At TCT Show, Angel Trains was proud to announce that Chiltern Railways, one of its customers, had avoided those fines recently thanks to a collaboration with Stratasys. In the run up to the show, where James Brown, Data and Performance Engineer at Angel Trains, delivered the opening keynote, seven grab handles and four armrests produced with Stratasys’ Fortus 450mc Production 3D Printer in ULTEM 9085 had been installed on an in- service passenger train running out of London Marylebone station.
“We saw what was going on in Germany,” Brown explained, referencing Deutsche Bahn’s prolific additive manufacture of thousands of spare parts since 2015, “saw the potential for [3D printing] and realised our supply chain wasn’t really doing anything with it. The aim behind this is to get the approvals in place, get the technology in place, and also give a bit of a kick to the supply chain. ‘Do this or we’ll do it for you.’”
The armrest and grab handle components represent the first-ever compliance of 3D printed parts to the EN45545-2 UK rail industry standard having come through a number of fire, smoke and toxicity tests. Engineering consultancy DB ESG, a Deutsche Bahn company, oversaw these tests and helped to verify the design, production and finishing of the parts.
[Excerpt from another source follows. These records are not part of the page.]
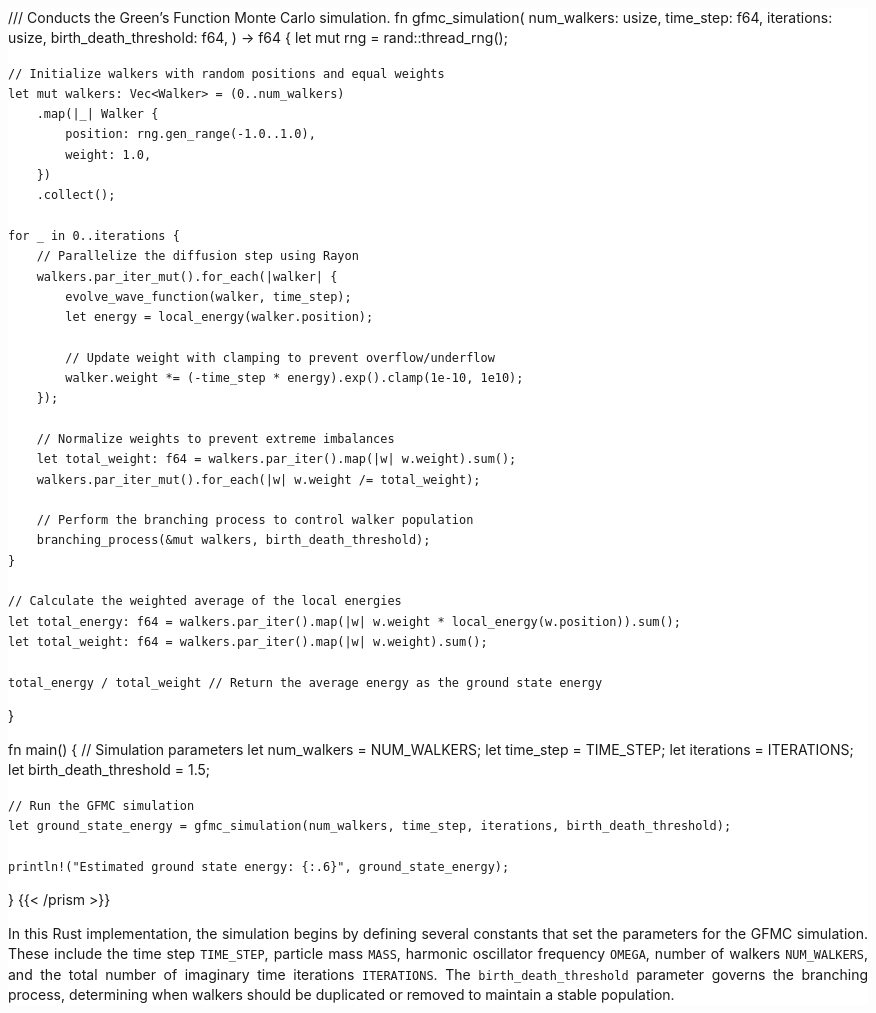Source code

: /// Conducts the Green’s Function Monte Carlo simulation.
fn gfmc_simulation(
    num_walkers: usize,
    time_step: f64,
    iterations: usize,
    birth_death_threshold: f64,
) -> f64 {
    let mut rng = rand::thread_rng();

    // Initialize walkers with random positions and equal weights
    let mut walkers: Vec<Walker> = (0..num_walkers)
        .map(|_| Walker {
            position: rng.gen_range(-1.0..1.0),
            weight: 1.0,
        })
        .collect();

    for _ in 0..iterations {
        // Parallelize the diffusion step using Rayon
        walkers.par_iter_mut().for_each(|walker| {
            evolve_wave_function(walker, time_step);
            let energy = local_energy(walker.position);

            // Update weight with clamping to prevent overflow/underflow
            walker.weight *= (-time_step * energy).exp().clamp(1e-10, 1e10);
        });

        // Normalize weights to prevent extreme imbalances
        let total_weight: f64 = walkers.par_iter().map(|w| w.weight).sum();
        walkers.par_iter_mut().for_each(|w| w.weight /= total_weight);

        // Perform the branching process to control walker population
        branching_process(&mut walkers, birth_death_threshold);
    }

    // Calculate the weighted average of the local energies
    let total_energy: f64 = walkers.par_iter().map(|w| w.weight * local_energy(w.position)).sum();
    let total_weight: f64 = walkers.par_iter().map(|w| w.weight).sum();

    total_energy / total_weight // Return the average energy as the ground state energy
}

fn main() {
    // Simulation parameters
    let num_walkers = NUM_WALKERS;
    let time_step = TIME_STEP;
    let iterations = ITERATIONS;
    let birth_death_threshold = 1.5;

    // Run the GFMC simulation
    let ground_state_energy = gfmc_simulation(num_walkers, time_step, iterations, birth_death_threshold);

    println!("Estimated ground state energy: {:.6}", ground_state_energy);
}
{{< /prism >}}
<p style="text-align: justify;">
In this Rust implementation, the simulation begins by defining several constants that set the parameters for the GFMC simulation. These include the time step <code>TIME_STEP</code>, particle mass <code>MASS</code>, harmonic oscillator frequency <code>OMEGA</code>, number of walkers <code>NUM_WALKERS</code>, and the total number of imaginary time iterations <code>ITERATIONS</code>. The <code>birth_death_threshold</code> parameter governs the branching process, determining when walkers should be duplicated or removed to maintain a stable population.
</p>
They were first 3D scanned before design work was conducted straight from that captured data into manufacturable CAD models with automated design tools where possible. These digital models would then go through a design review process and given the green light to be manufactured. The armrests were produced within a week, a 94% lead time reduction, while the grab handles were obsolete parts that would have taken around two and a half months to produce and required a 15,000 GBP tool to be cut. With 3D printing, it took three weeks.
More gains are on the way. Brown instructed the designers who worked on the parts to leave nothing to chance, modelling the armrest, for example, as a solid block of material with no geometric optimisation. With future iterations, they’re looking to halve the weight of that component. Meanwhile, around 120 other parts have so far been digitised, a target of 100 installations has been set by this time next year, Great Western Railway is the latest operator to commit to trialling printed parts in the next few months, and a digital inventory is in the works.
In partnership with Stratasys and DB ESG, Angel Trains is looking to put the museum raids behind them once and for all.
“We want to enable a supply chain that is faster, cheaper and responsive to our operators’ needs,” Brown summarised. “And we believe digital manufacturing is the answer.”